(Adds details ahead of U.S. open)
* European stocks rise, Wall Street futures up after slump
* Yuan still weak but retreat stalls on firmer-than-expected fix
* U.S. Treasury 10-year yield edges up from October 2016 lows
* MSCI Asia-Pacific index down 0.75%, Nikkei loses 0.7%
* Asian stock markets: tmsnrt.rs/2zpUAr4
By Marc Jones
LONDON, Aug 6 (Reuters) - A rout in global markets eased on Tuesday as China kept the yuan on a tight leash after its landmark drop past 7 to the dollar led the United States to label Beijing a currency manipulator.
The trade war between the world's top economies remained close to boiling point, but the heat was reduced enough to steady some nerves when China's central bank fixed the yuan at a slightly stronger rate .
Asian markets held losses to between 0.75% and 1.5% overnight. Some encouraging German data helped Europe gain. Futures were pointing to a 1% rebound after Wall Street suffered its heaviest fall of the year on Monday.
Safe-haven assets, including bonds, gold and currencies like the yen and Swiss franc, settled down as investors moved tentatively back into the euro, pound and some of emerging- market currencies.
The mood was still fragile, though.
"I think the tipping point for a more prolonged negative trend (for risk assets) is quite close," said Hans Peterson, SEB Investment Management's head of asset allocation, referring to the trade war escalation and other risks such as Brexit.
"We have reduced both European and global equities. We still have a small overweight in EM (emerging market) stocks but just a small one."
U.S. President Donald Trump and Treasury Secretary Steven Mnuchin said on Monday that China was manipulating its currency, and that Washington would engage the International Monetary Fund to clamp down on Beijing.
"Officially labelling China a currency manipulator gives the United States a legitimate reason to take even more steps," said Norihiro Fujito, senior investment strategist at Mitsubishi UFJ Morgan Stanley Securities.
"The markets are now scrambling to factor in the possibility of the United States imposing not only an additional 10% of tariffs on Chinese imports, but the figure being raised to 25%.
Goldman Sachs also said it no longer expects a deal to be struck before the November 2020 U.S. presidential election.
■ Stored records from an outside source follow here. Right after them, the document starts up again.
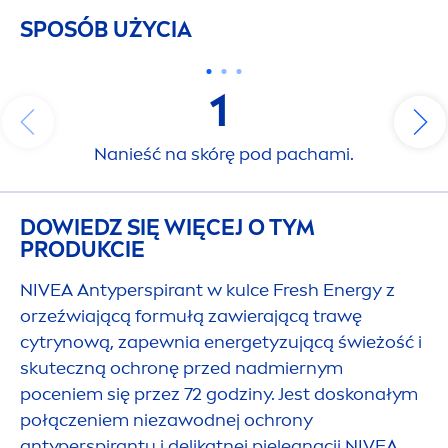
SPOSÓB UŻYCIA
1
Nanieść na skórę pod pachami.
DOWIEDZ SIĘ WIĘCEJ O TYM
PRODUKCIE
NIVEA
Antyperspirant w kulce
Fresh
Energy z
orzeźwiającą formułą zawierającą trawę
cytrynową, zapewnia energetyzującą świeżość i
skuteczną ochronę przed nadmiernym
poceniem się przez 72 godziny. Jest doskonałym
połączeniem niezawodnej ochrony
antyperspirantu i delikatnej pielęgnacji
NIVEA
.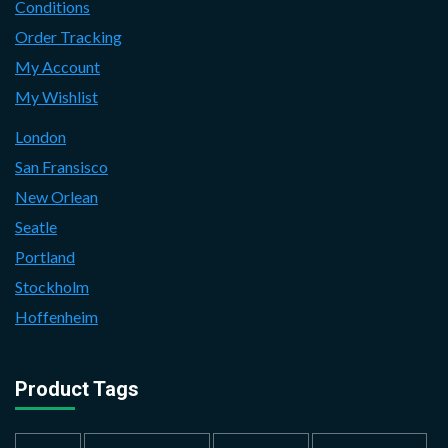
Conditions
Order Tracking
My Account
My Wishlist
London
San Fransisco
New Orlean
Seatle
Portland
Stockholm
Hoffenheim
Product Tags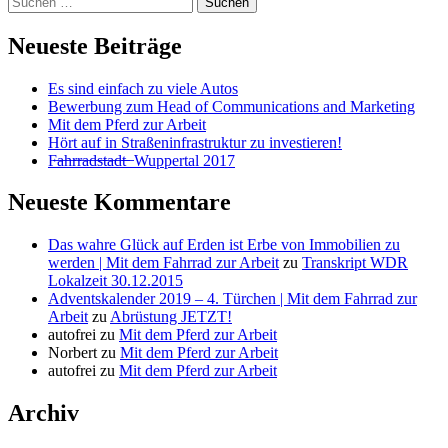
nach:
Neueste Beiträge
Es sind einfach zu viele Autos
Bewerbung zum Head of Communications and Marketing
Mit dem Pferd zur Arbeit
Hört auf in Straßeninfrastruktur zu investieren!
F̶a̶h̶r̶r̶a̶d̶s̶t̶a̶d̶t̶ ̶ Wuppertal 2017
Neueste Kommentare
Das wahre Glück auf Erden ist Erbe von Immobilien zu
werden | Mit dem Fahrrad zur Arbeit
zu
Transkript WDR
Lokalzeit 30.12.2015
Adventskalender 2019 – 4. Türchen | Mit dem Fahrrad zur
Arbeit
zu
Abrüstung JETZT!
autofrei
zu
Mit dem Pferd zur Arbeit
Norbert
zu
Mit dem Pferd zur Arbeit
autofrei
zu
Mit dem Pferd zur Arbeit
Archiv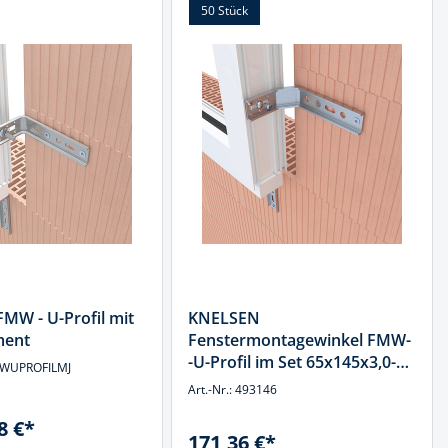
50 Stück
MW - U-Profil mit
KNELSEN
ment
Fenstermontagewinkel FMW-
-U-Profil im Set 65x145x3,0-
FMWUPROFILMJ
BS50 - ETB
Art.-Nr.: 493146
8 €*
171,36 €*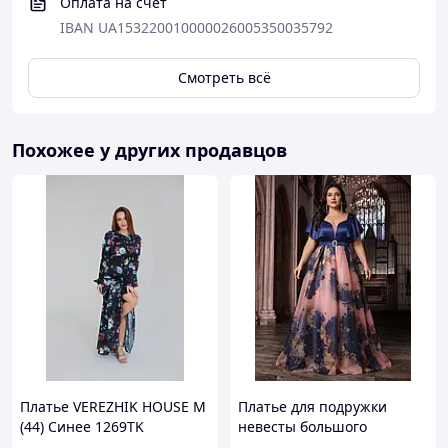
Оплата на счет
IBAN UA153220010000026005350035792
Смотреть всё
Похожее у других продавцов
Платье VEREZHIK HOUSE M
Платье для подружки
(44) Синее 1269TK
невесты большого
размера, в винтажном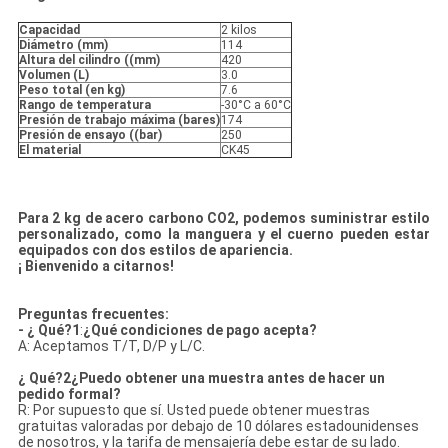
Capacidad
2 kilos
Diámetro (mm)
114
Altura del cilindro ((mm)
420
Volumen (L)
3.0
Peso total (en kg)
7.6
Rango de temperatura
-30°C a 60°C
Presión de trabajo máxima (bares)
174
Presión de ensayo ((bar)
250
El material
CK45
Para 2 kg de acero carbono CO2, podemos suministrar estilo
personalizado, como la manguera y el cuerno pueden estar
equipados con dos estilos de apariencia.
¡ Bienvenido a citarnos!
Preguntas frecuentes:
- ¿ Qué?
1
:
¿Qué condiciones de pago acepta?
A: Aceptamos T/T, D/P y L/C.
¿ Qué?
2
¿Puedo obtener una muestra antes de hacer un
pedido formal?
R: Por supuesto que sí. Usted puede obtener muestras
gratuitas valoradas por debajo de 10 dólares estadounidenses
de nosotros, y la tarifa de mensajería debe estar de su lado.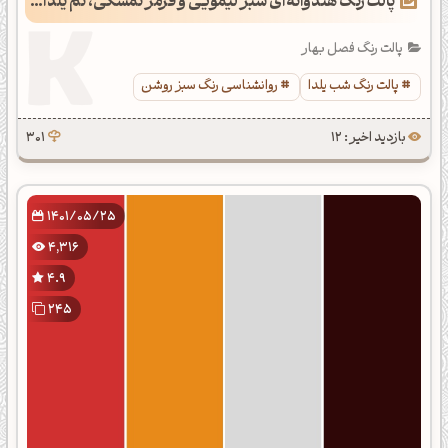
پالت رنگ هندوانه‌ای سبز لیمویی و قرمز تمشکی، تم یلدایی
پالت رنگ فصل بهار
پالت رنگ شب یلدا
روانشناسی رنگ سبز روشن
بازدید اخیر : 12
301
1401/05/25
4,316
4.9
245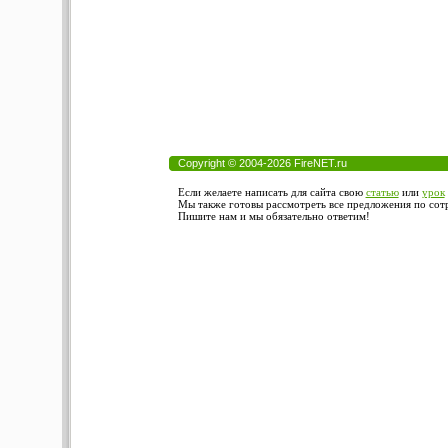
Copyright © 2004-2026 FireNET.ru
Если желаете написать для сайта свою
статью
или
урок
Мы также готовы рассмотреть все предложения по сотру
Пишите нам и мы обязательно ответим!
Morgan Stanley said more tit-for-tat tariffs could tip the world economy into recession by the middle next year.
Though U.S. Treasury yields had edged back up to 1.74% from October 2016 lows of 1.672%, German yields stayed down at -0.54%. Markets are now pricing in a 100% chance that the European Central Bank will cut its already negative interest rates again next month.
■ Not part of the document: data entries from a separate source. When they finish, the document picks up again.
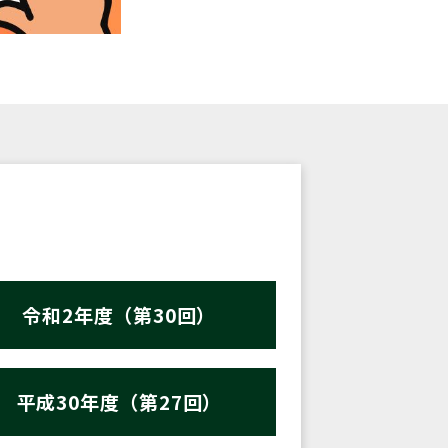
令和2年度（第30回）
平成30年度（第27回）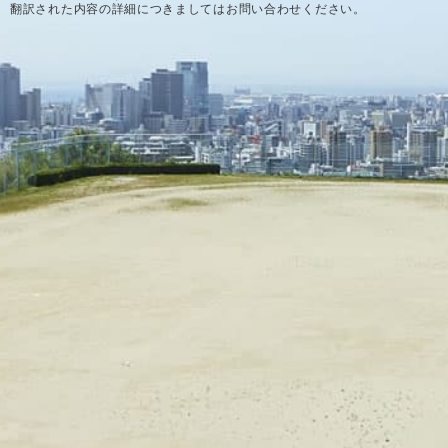
翻訳された内容の詳細につきましてはお問い合わせください。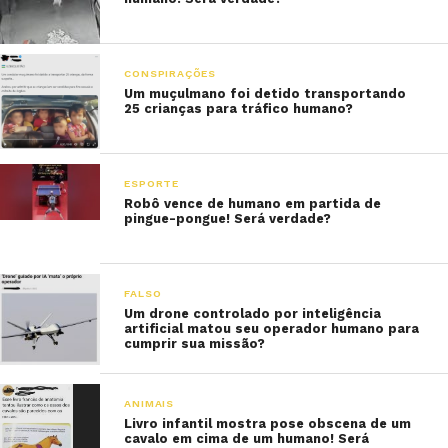
CONSPIRAÇÕES
Um muçulmano foi detido transportando
25 crianças para tráfico humano?
ESPORTE
Robô vence de humano em partida de
pingue-pongue! Será verdade?
FALSO
Um drone controlado por inteligência
artificial matou seu operador humano para
cumprir sua missão?
ANIMAIS
Livro infantil mostra pose obscena de um
cavalo em cima de um humano! Será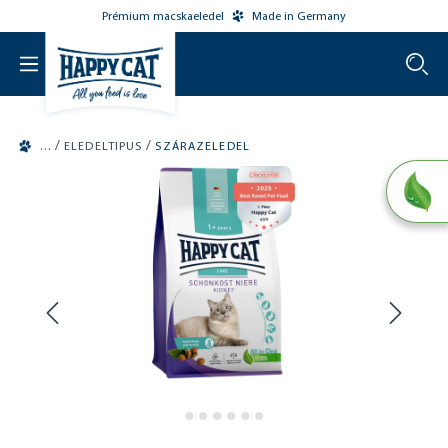
Prémium macskaeledel
Made in Germany
o main content
/
/
ELEDELTIPUS
SZÁRAZELEDEL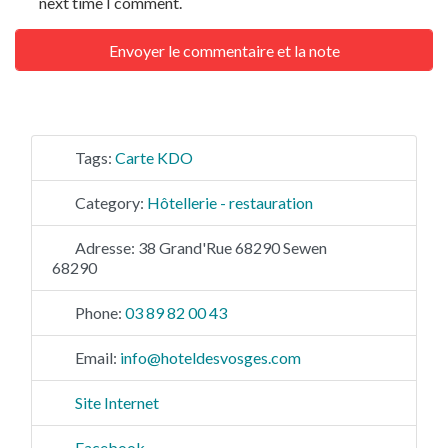
next time I comment.
Tags:
Carte KDO
Category:
Hôtellerie - restauration
Adresse:
38 Grand'Rue 68290 Sewen
68290
Phone:
03 89 82 00 43
Email:
info
@
hoteldesvosges.com
Site Internet
Facebook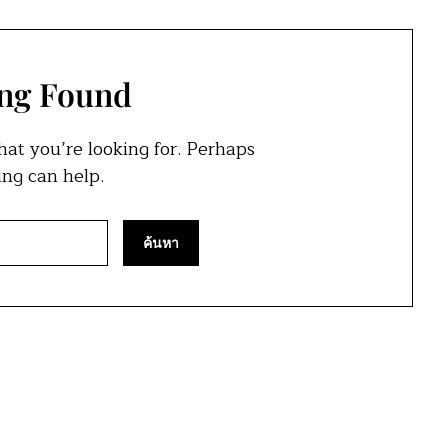
ng Found
hat you’re looking for. Perhaps
ing can help.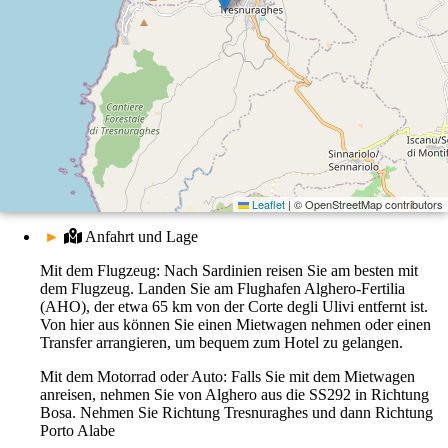
Leaflet
|
© OpenStreetMap contributors
►
Anfahrt und Lage
Mit dem Flugzeug: Nach Sardinien reisen Sie am besten mit
dem Flugzeug. Landen Sie am Flughafen Alghero-Fertilia
(AHO), der etwa 65 km von der Corte degli Ulivi entfernt ist.
Von hier aus können Sie einen Mietwagen nehmen oder einen
Transfer arrangieren, um bequem zum Hotel zu gelangen.
Mit dem Motorrad oder Auto: Falls Sie mit dem Mietwagen
anreisen, nehmen Sie von Alghero aus die SS292 in Richtung
Bosa. Nehmen Sie Richtung Tresnuraghes und dann Richtung
Porto Alabe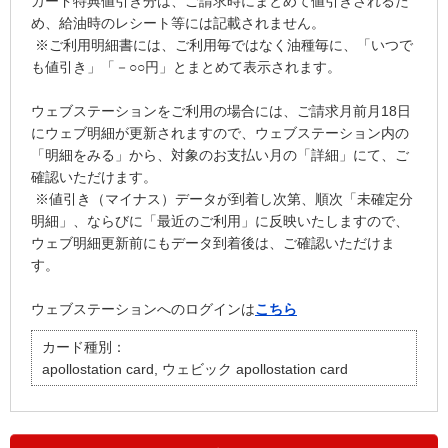
カード特典値引き分は、ご請求時にまとめて値引きされるた
め、給油時のレシート等には記載されません。​
※ご利用明細書には、ご利用毎ではなく油種毎に、「いつで
も値引き」「－○○円」とまとめて表示されます。​
ウェブステーションをご利用の場合には、ご請求月前月18日
にウェブ明細が更新されますので、ウェブステーション内の
「明細をみる」から、対象のお支払い月の「詳細」にて、ご
確認いただけます。
※値引き（マイナス）データが到着し次第、順次「未確定分
明細」、ならびに「最近のご利用」に反映いたしますので、
ウェブ明細更新前にもデータ到着後は、ご確認いただけま
す。​
ウェブステーションへのログインは
こちら
カード種別：
apollostation card, ウェビック apollostation card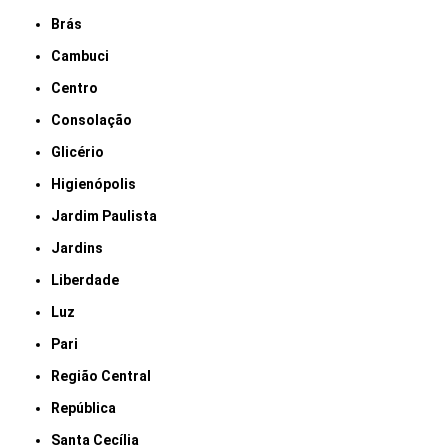
Brás
Cambuci
Centro
Consolação
Glicério
Higienópolis
Jardim Paulista
Jardins
Liberdade
Luz
Pari
Região Central
República
Santa Cecília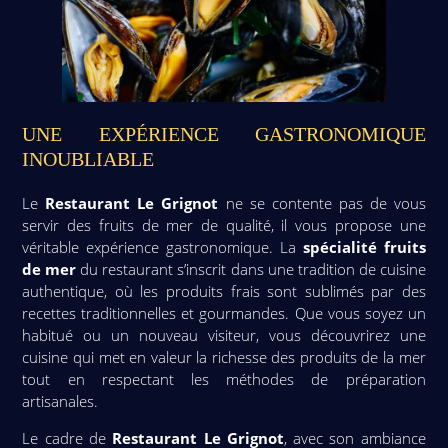
UNE EXPÉRIENCE GASTRONOMIQUE
INOUBLIABLE
Le
Restaurant Le Grignot
ne se contente pas de vous
servir des fruits de mer de qualité, il vous propose une
véritable expérience gastronomique. La
spécialité fruits
de mer
du restaurant s’inscrit dans une tradition de cuisine
authentique, où les produits frais sont sublimés par des
recettes traditionnelles et gourmandes. Que vous soyez un
habitué ou un nouveau visiteur, vous découvrirez une
cuisine qui met en valeur la richesse des produits de la mer
tout en respectant les méthodes de préparation
artisanales.
Le cadre de
Restaurant Le Grignot
, avec son ambiance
MSCI's broadest index of Asia-Pacific shares outside Japan had ended down 0.75% after brushing its lowest since January. It has lost 3.7% so far this week.
The Shanghai Composite Index retreated 1.4%, while Japan's Nikkei shed 0.7%. Australian stocks fell 2.4% after metals prices fell and Australia's central bank resisted cutting interest rates again.
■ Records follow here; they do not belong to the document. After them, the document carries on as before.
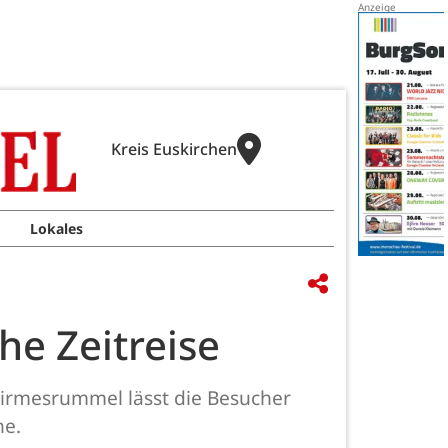
Kreis Euskirchen
Lokales
he Zeitreise
r Kirmesrummel lässt die Besucher
he.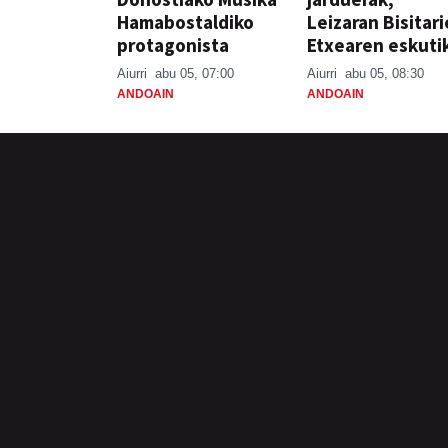
Hamabostaldiko
Leizaran Bisitar
protagonista
Etxearen eskuti
Aiurri
abu 05, 07:00
Aiurri
abu 05, 08:30
ANDOAIN
ANDOAIN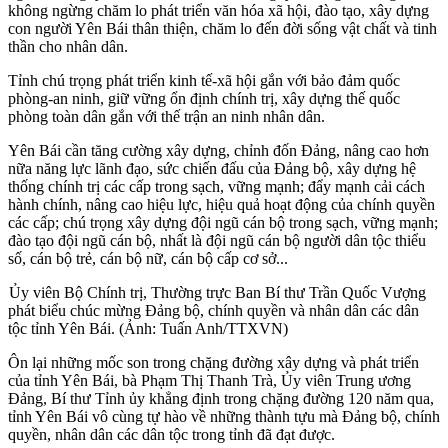
không ngừng chăm lo phát triển văn hóa xã hội, đào tạo, xây dựng
con người Yên Bái thân thiện, chăm lo đến đời sống vật chất và tinh
thần cho nhân dân.
Tỉnh chú trọng phát triển kinh tế-xã hội gắn với bảo đảm quốc
phòng-an ninh, giữ vững ổn định chính trị, xây dựng thế quốc
phòng toàn dân gắn với thế trận an ninh nhân dân.
Yên Bái cần tăng cường xây dựng, chỉnh đốn Đảng, nâng cao hơn
nữa năng lực lãnh đạo, sức chiến đấu của Đảng bộ, xây dựng hệ
thống chính trị các cấp trong sạch, vững mạnh; đẩy mạnh cải cách
hành chính, nâng cao hiệu lực, hiệu quả hoạt động của chính quyền
các cấp; chú trọng xây dựng đội ngũ cán bộ trong sạch, vững mạnh;
đào tạo đội ngũ cán bộ, nhất là đội ngũ cán bộ người dân tộc thiểu
số, cán bộ trẻ, cán bộ nữ, cán bộ cấp cơ sở...
Ủy viên Bộ Chính trị, Thường trực Ban Bí thư Trần Quốc Vượng
phát biểu chúc mừng Đảng bộ, chính quyền và nhân dân các dân
tộc tỉnh Yên Bái. (Ảnh: Tuấn Anh/TTXVN)
Ôn lại những mốc son trong chặng đường xây dựng và phát triển
của tỉnh Yên Bái, bà Phạm Thị Thanh Trà, Ủy viên Trung ương
Đảng, Bí thư Tỉnh ủy khẳng định trong chặng đường 120 năm qua,
tỉnh Yên Bái vô cùng tự hào về những thành tựu mà Đảng bộ, chính
quyền, nhân dân các dân tộc trong tỉnh đã đạt được.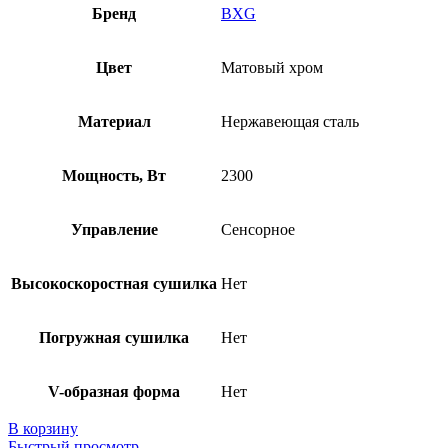
Бренд
BXG
Цвет
Матовый хром
Материал
Нержавеющая сталь
Мощность, Вт
2300
Управление
Сенсорное
Высокоскоростная сушилка
Нет
Погружная сушилка
Нет
V-образная форма
Нет
В корзину
Быстрый просмотр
China's offshore yuan had stretched the previous day's slide, briefly weakening to 7.1382, the lowest since international trading in the Chinese currency began in 2010. But it pulled back to 7.0469 after Beijing's firmer-than-expected fixing on Tuesday.
The Japanese yen, a perceived safe-haven in times of market turmoil and political tensions, touched a seven-month high of 105.520 per dollar before dropping back as far as 106.700 in volatile trade.
The Swiss franc, another currency sought in times of turmoil, has gained roughly 1% against the dollar this week. It set a six-week peak of 0.9700 franc per dollar.
Japan's 10-year bond yield fell to a three-year trough of minus 0.215%.
Brent crude oil futures steadied after dropping to near a seven-month low of $59.07 per barrel as the trade war raised concern about lower demand for commodities. Brent last traded at $59.85 for a modest gain.
Spot gold stalled after advancing to a six-year peak of $1,474.80 an ounce as investors sought safety.
"People are just rebalancing their portfolios in favour of bonds, gold, Japanese yen, Swiss francs and the usual safe havens," said SP Angel analyst Sergey Raevskiy.